A few days ago I wanted to test some of the new networking features VMware introduced with the vShield product family. I almost started hacking together a few old servers (knowing I would have wasted countless hours with utmost stupidities like trying to get the DVDs to boot), but then realized that we already have the exact equipment I need: a UCS system with two Fabric Interconnects and a chassis with five blade servers – the lab for our Data Center training classes (the same lab has a few Nexus switches, but that’s another story).

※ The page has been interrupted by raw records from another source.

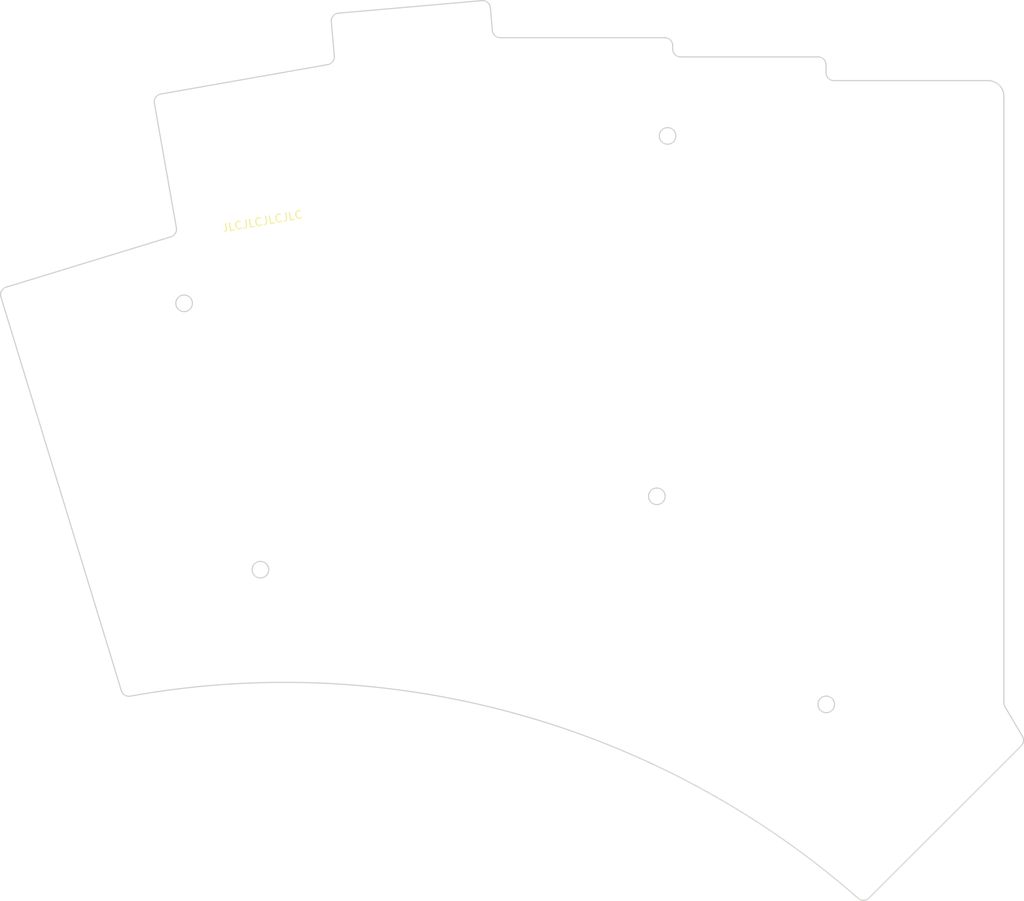
<source format=kicad_pcb>

            
(kicad_pcb (version 20211014) (generator pcbnew)

  (general
    (thickness 1.6)
  )

  (paper "A3")
  (title_block
    (title "porcupine_bottom_plate")
    (rev "v0.0.1")
    (company "Anarion")
  )

  (layers
    (0 "F.Cu" signal)
    (31 "B.Cu" signal)
    (32 "B.Adhes" user "B.Adhesive")
    (33 "F.Adhes" user "F.Adhesive")
    (34 "B.Paste" user)
    (35 "F.Paste" user)
    (36 "B.SilkS" user "B.Silkscreen")
    (37 "F.SilkS" user "F.Silkscreen")
    (38 "B.Mask" user)
    (39 "F.Mask" user)
    (40 "Dwgs.User" user "User.Drawings")
    (41 "Cmts.User" user "User.Comments")
    (42 "Eco1.User" user "User.Eco1")
    (43 "Eco2.User" user "User.Eco2")
    (44 "Edge.Cuts" user)
    (45 "Margin" user)
    (46 "B.CrtYd" user "B.Courtyard")
    (47 "F.CrtYd" user "F.Courtyard")
    (48 "B.Fab" user)
    (49 "F.Fab" user)
  )

  (setup
    (last_trace_width 0.25)
    (trace_clearance 0.2)
    (zone_clearance 0.508)
    (zone_45_only no)
    (trace_min 0.2)
    (via_size 0.8)
    (via_drill 0.4)
    (via_min_size 0.4)
    (via_min_drill 0.3)
    (uvia_size 0.3)
    (uvia_drill 0.1)
    (uvias_allowed no)
    (uvia_min_size 0.2)
    (uvia_min_drill 0.1)
    (edge_width 0.05)
    (segment_width 0.2)
    (pcb_text_width 0.3)
    (pcb_text_size 1.5 1.5)
    (mod_edge_width 0.12)
    (mod_text_size 1 1)
    (mod_text_width 0.15)
    (pad_size 1.524 1.524)
    (pad_drill 0.762)
    (pad_to_mask_clearance 0.05)
    (aux_axis_origin 0 0)
    (visible_elements FFFFFF7F)
    (pcbplotparams
      (layerselection 0x00010fc_ffffffff)
      (disableapertmacros false)
      (usegerberextensions false)
      (usegerberattributes true)
      (usegerberadvancedattributes true)
      (creategerberjobfile true)
      (svguseinch false)
      (svgprecision 6)
      (excludeedgelayer true)
      (plotframeref false)
      (viasonmask false)
      (mode 1)
      (useauxorigin false)
      (hpglpennumber 1)
      (hpglpenspeed 20)
      (hpglpendiameter 15.000000)
      (dxfpolygonmode true)
      (dxfimperialunits true)
      (dxfusepcbnewfont true)
      (psnegative false)
      (psa4output false)
      (plotreference true)
      (plotvalue true)
      (plotinvisibletext false)
      (sketchpadsonfab false)
      (subtractmaskfromsilk false)
      (outputformat 1)
      (mirror false)
      (drillshape 1)
      (scaleselection 1)
      (outputdirectory "")
    )
  )

            (net 0 "")
            
  (net_class Default "This is the default net class."
    (clearance 0.2)
    (trace_width 0.25)
    (via_dia 0.8)
    (via_drill 0.4)
    (uvia_dia 0.3)
    (uvia_drill 0.1)
    (add_net "")
  )

            
  (net_class Power "This is the power net class."
    (clearance 0.2)
    (trace_width 0.5)
    (via_dia 0.8)
    (via_drill 0.4)
    (uvia_dia 0.3)
    (uvia_drill 0.1)
    
  )

            
            (gr_text "JLCJLCJLCJLC" (at 180.43148419999997 104.40721570000002 10) (layer F.SilkS)
                (effects (font (size 1 1) (thickness 0.15) ) (justify left))
            )
        
            (gr_line (start 152.53344641204168 113.07413928058628) (end 167.76747673532017 162.9024072892015) (layer "Edge.Cuts") (width 0.15))
(gr_line (start 153.19737951204172 111.82546278058635) (end 174.03796868146463 105.45385530529964) (layer "Edge.Cuts") (width 0.15))
(gr_line (start 171.94717698750728 88.53943301520655) (end 174.73040478146467 104.32390230529973) (layer "Edge.Cuts") (width 0.15))
(gr_line (start 172.75833658750724 87.3809770152065) (end 193.88583506969596 83.6556289755185) (layer "Edge.Cuts") (width 0.15))
(gr_line (start 195.23640693575206 77.14530915412462) (end 213.36715045351258 75.55907463806577) (layer "Edge.Cuts") (width 0.15))
(gr_line (start 214.4505008535126 76.46811363806592) (end 214.70152561920827 79.33733959999972) (layer "Edge.Cuts") (width 0.15))
(gr_line (start 194.7083815696959 82.58366547551805) (end 194.32736793575208 78.22865955412499) (layer "Edge.Cuts") (width 0.15))
(gr_line (start 215.6977203192083 80.25018390000002) (end 236.51108699999997 80.25018390000002) (layer "Edge.Cuts") (width 0.15))
(gr_line (start 237.51108699999997 81.25018390000002) (end 237.51108699999997 81.6835173) (layer "Edge.Cuts") (width 0.15))
(gr_line (start 256.91108699999995 84.6835173) (end 256.91108699999995 83.6835173) (layer "Edge.Cuts") (width 0.15))
(gr_line (start 238.51108699999997 82.6835173) (end 255.91108699999995 82.6835173) (layer "Edge.Cuts") (width 0.15))
(gr_line (start 279.54963259999994 164.9340674408998) (end 281.753839900881 168.67312479911902) (layer "Edge.Cuts") (width 0.15))
(gr_line (start 281.5994923008809 169.88806659911899) (end 262.3476090500001 189.13994985) (layer "Edge.Cuts") (width 0.15))
(gr_arc (start 260.9807776993917 189.18435062049684) (mid 217.86526186644628 165.86692303802806) (end 168.90114461139046 163.5941810733986) (layer "Edge.Cuts") (width 0.15))
(gr_line (start 279.41108699999995 164.4262324408998) (end 279.41108699999995 87.6835173) (layer "Edge.Cuts") (width 0.15))
(gr_arc (start 279.41108699999995 87.6835173) (mid 278.82530056237306 86.26930373762691) (end 277.41108699999995 85.6835173) (layer "Edge.Cuts") (width 0.15))
(gr_line (start 277.41108699999995 85.6835173) (end 257.91108699999995 85.6835173) (layer "Edge.Cuts") (width 0.15))
(gr_arc (start 167.76747673895213 162.9024072880911) (mid 168.20289257922215 163.46366006790788) (end 168.90114461262368 163.5941810802419) (layer "Edge.Cuts") (width 0.15))
(gr_arc (start 260.9807777390965 189.18435057526827) (mid 261.67296954817664 189.43231579667957) (end 262.3476089811866 189.13994978118654) (layer "Edge.Cuts") (width 0.15))
(gr_arc (start 281.59949228206744 169.88806658030555) (mid 281.8844121603045 169.30698799831566) (end 281.75383987051276 168.67312481702137) (layer "Edge.Cuts") (width 0.15))
(gr_arc (start 279.41108699999995 164.4262324408998) (mid 279.44634496980956 164.6894297341687) (end 279.5496326303681 164.93406742299751) (layer "Edge.Cuts") (width 0.15))
(gr_arc (start 256.91108699999995 84.6835173) (mid 257.2039802188134 85.39062408118656) (end 257.91108699999995 85.6835173) (layer "Edge.Cuts") (width 0.15))
(gr_arc (start 256.91108699999995 83.6835173) (mid 256.6181937811865 82.97641051881345) (end 255.91108699999995 82.6835173) (layer "Edge.Cuts") (width 0.15))
(gr_arc (start 237.51108699999997 81.6835173) (mid 237.80398021881342 82.39062408118656) (end 238.51108699999997 82.6835173) (layer "Edge.Cuts") (width 0.15))
(gr_arc (start 237.51108699999997 81.25018390000002) (mid 237.21819378118653 80.54307711881347) (end 236.51108699999997 80.25018390000002) (layer "Edge.Cuts") (width 0.15))
(gr_arc (start 214.7015256173905 79.33733960015876) (mid 215.02213009583272 79.98746122236886) (end 215.6977203192083 80.25018390000002) (layer "Edge.Cuts") (width 0.15))
(gr_arc (start 214.45050085533038 76.46811363790688) (mid 214.09709379594852 75.78922492242697) (end 213.36715045335356 75.55907463624818) (layer "Edge.Cuts") (width 0.15))
(gr_arc (start 195.236406935593 77.14530915230685) (mid 194.55751822011297 77.49871621168882) (end 194.3273679339343 78.22865955428402) (layer "Edge.Cuts") (width 0.15))
(gr_arc (start 193.88583506098706 83.65562892612797) (mid 194.5055402011854 83.27958261599744) (end 194.70838157151366 82.58366547535901) (layer "Edge.Cuts") (width 0.15))
(gr_arc (start 172.75833659621605 87.38097706459662) (mid 172.11283273528315 87.792208390188) (end 171.94717703689736 88.53943300649775) (layer "Edge.Cuts") (width 0.15))
(gr_arc (start 174.03796866955577 105.45385526634745) (mid 174.59823714488942 105.02004907153209) (end 174.73040473207456 104.32390231400854) (layer "Edge.Cuts") (width 0.15))
(gr_arc (start 153.1973795239506 111.82546281953849) (mid 152.60680362734763 112.3122960024446) (end 152.53344645099386 113.0741392686774) (layer "Edge.Cuts") (width 0.15))
(gr_circle (center 175.70320489999997 113.87206510000001) (end 176.7532049 113.87206510000001) (layer "Edge.Cuts") (width 0.15))
(gr_circle (center 185.35777240000002 147.5852047) (end 186.40777240000003 147.5852047) (layer "Edge.Cuts") (width 0.15))
(gr_circle (center 236.871087 92.6835173) (end 237.921087 92.6835173) (layer "Edge.Cuts") (width 0.15))
(gr_circle (center 235.51108699999997 138.3001839) (end 236.561087 138.3001839) (layer "Edge.Cuts") (width 0.15))
(gr_circle (center 256.93883089999997 164.6381112) (end 257.9888309 164.6381112) (layer "Edge.Cuts") (width 0.15))
            
)

        
</source>
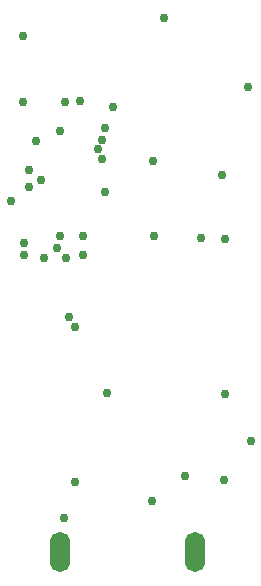
<source format=gbs>
G04 Layer_Color=8150272*
%FSLAX25Y25*%
%MOIN*%
G70*
G01*
G75*
%ADD48O,0.06706X0.13398*%
%ADD49C,0.03000*%
D48*
X369059Y272500D02*
D03*
X413941D02*
D03*
D49*
X374000Y347476D02*
D03*
X372000Y350976D02*
D03*
X368000Y373976D02*
D03*
X357000Y375476D02*
D03*
X371000Y370476D02*
D03*
X376500Y371476D02*
D03*
X357000D02*
D03*
X368815Y377661D02*
D03*
X376689Y377787D02*
D03*
X363500Y370476D02*
D03*
X362500Y396638D02*
D03*
X358500Y399976D02*
D03*
X386500Y420976D02*
D03*
X375500Y422976D02*
D03*
X369000Y412976D02*
D03*
X383000Y409976D02*
D03*
X381602Y406874D02*
D03*
X383000Y403476D02*
D03*
X400000Y402976D02*
D03*
X422831Y398146D02*
D03*
X360957Y409433D02*
D03*
X358398Y394079D02*
D03*
X384000Y413976D02*
D03*
Y392476D02*
D03*
X423933Y325043D02*
D03*
X384563Y325413D02*
D03*
X370453Y422429D02*
D03*
X356453D02*
D03*
X356500Y444476D02*
D03*
X403500Y450335D02*
D03*
X352476Y389500D02*
D03*
X423933Y376909D02*
D03*
X416059Y377035D02*
D03*
X431413Y427563D02*
D03*
X400311Y377665D02*
D03*
X423500Y296476D02*
D03*
X432500Y309476D02*
D03*
X370130Y283846D02*
D03*
X399500Y289476D02*
D03*
X373847Y295823D02*
D03*
X410500Y297976D02*
D03*
M02*

</source>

I managed to book lab access for a few days, which was all I needed. Next step: get a VMware cluster installed on it. As I never touched the UCS system before, I asked Dejan Strmljan (one of our UCS gurus) to help me.
09:00 – if you want to experience an agile UCS deployment (@bradhedlund and @omarsultan should be so proud of me ;), Dejan is the guy you need. He’d been developing our UCS labs and had complete UCS configuration nicely split into templates. Twenty minutes of cut-and-paste and search-and-replace editing and our UCS configuration was ready to go ... but we still had to wait for our storage guy.
09:30 – Marko (our storage guy) arrives to create the LUNs I need for my servers. He has to deal with a “fantastic” GUI interface. Thousands of clicks (and a carpal tunnel syndrome) later he’s done. I could enjoy my morning coffee and a donut in the meantime. Luckily I only needed a few LUNs or I would have gotten fat while he was frantically clicking away.
10:00 – The LUNs are ready. Dejan copies the configs into UCS CLI, checks the configuration through the UCS manager, opens console windows to the servers and starts them. Total time spent: 5 minutes (mostly due to an unexpected change of context caused by the particular configuration sequence used in our UCS configuration). Not bad compared to the thousand-click storage experience.
The servers happily boot off Dejan’s local copy of the ESX ISO image (another UCS goodie – its Java console window applet allows you to mount a local ISO image as the server’s CD-ROM) and start the ESX install process.
Most of the time is spent transferring the ISO image – our UCS is in the demo part of the network, which is strictly isolated from the production (where we’re sitting) by a rate-limiting firewall (supposedly someone managed to spill a network meltdown from the demo network into the production one a while ago).
10:30 – ESX installs are done. Time to create a Windows VM and install vCenter. Yet again, most of the time is spent transferring the images to the shared VMFS file system. We have a decent library of prebuilt VM images and I could have used one of them (probably even with vCenter already installed), but I wanted to have a totally clean Windows install. I also wanted to use the latest SW release freshly downloaded from VMware. Sometimes you have to pay the price for your stubbornness.
11:30 – vCenter is up and running. Adding ESX servers to the cluster. Fighting with Fault Tolerance. Somehow it works better if you have a DNS server; we have none in the demo network. Giving up on FT; it will have to wait for better times. In the meantime, I managed to transfer Fedora 14 ISO image to the shared VMFS LUN. Creating the first client VMs installing Fedora.
12:00 – Fedora client VM is up and running.
I have zero hands-on experience with blade server platforms from other vendors, so it’s a bit hard to guess how good we were ... but I can tell you I was mightily impressed. Thanks again, Dejan!